Presidente dorme literalmente na Associação de Escritores da Madeira

A Associação de Escritores da Madeira está moribunda. Na Rua Latino Coelho, num espaço que deveria ser igualmente nobre (Centro Cívico Edmundo Bettencourt), a sede da associação foi transformada em dormitório da presidente da associação.

É visível a olho nu que o espaço é utilizado diariamente para pernoitar e preparar refeições. Há objetos espalhados pela sede relacionados com comida, limpeza, higiene pessoal. O espaço é partilhado por um gato.

Aparentemente não se realizam ali reuniões há vários meses. Na entrada da porta há um aviso relacionado com outra associação, a Associação de Bandolins da Madeira, remetendo para a “sala ao lado”.

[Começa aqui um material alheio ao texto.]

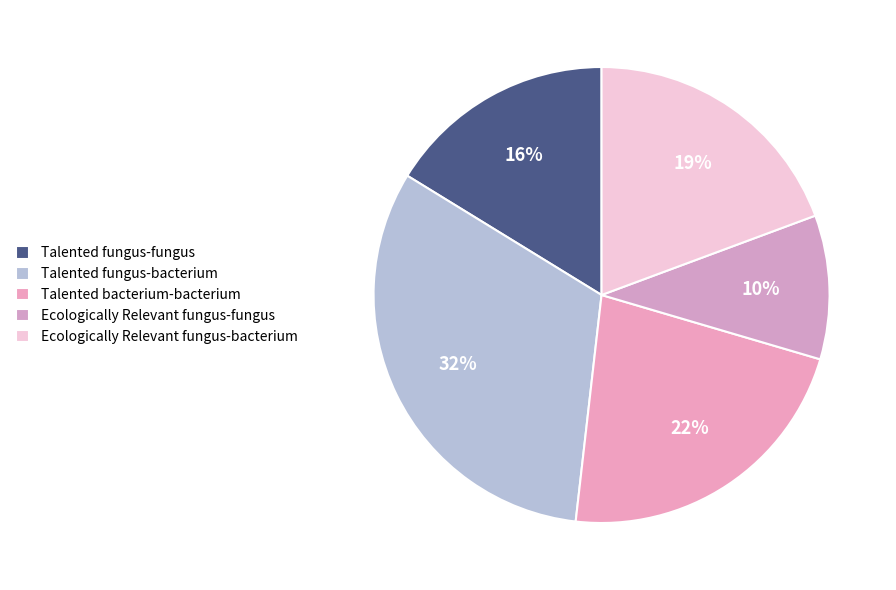

Is the sum of Ecologically Relevant fungus-bacterium and Talented fungus-bacterium greater than half?

Yes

Recorde-se que o Centro Cívico de Animação e Cultura ‘Edmundo Bettencourt’, dedicado ao fadista e poeta  madeirense Edmundo Bettencourt (1899-1973), é um espaço tutelado pela direcção regional de Cultura.

Mas, depois do fulgor inicial, o espaço deixou de ter a movida cultural que este tipo de infraestruturas merece. A correspondência espalhada pelo chão, as montras mal-amanhadas com livros ‘a amarelar’, o aparente desleixo na limpeza e conservação de todo o imóvel dão nota de que é preciso intervir.

O imóvel deixou de ter vida…cultural e limita-se a albergar instituições, algumas delas igualmente moribundas. O Cerne-Casa da Europa na Madeira, a Associação de Bandolins da Madeira, a Associação de Folclore e Etnografia da RAM, o Teatro Experimental do Funchal (TEF) e a Escola de Bailado Carlos Fernandes fazem do espaço a sua casa.

Os dirigentes que regularmente frequentam estas instituições utilizam as traseiras do edifício, o que potencia o aparente estado de abandono da entrada principal.

Em contraciclo, ali mesmo ao lado, o fulgurante espaço privado do ‘Armazém do mercado’ promove o que o Centro Edmundo Bettencourt deveria ser: um espaço de cultura urbana por excelência.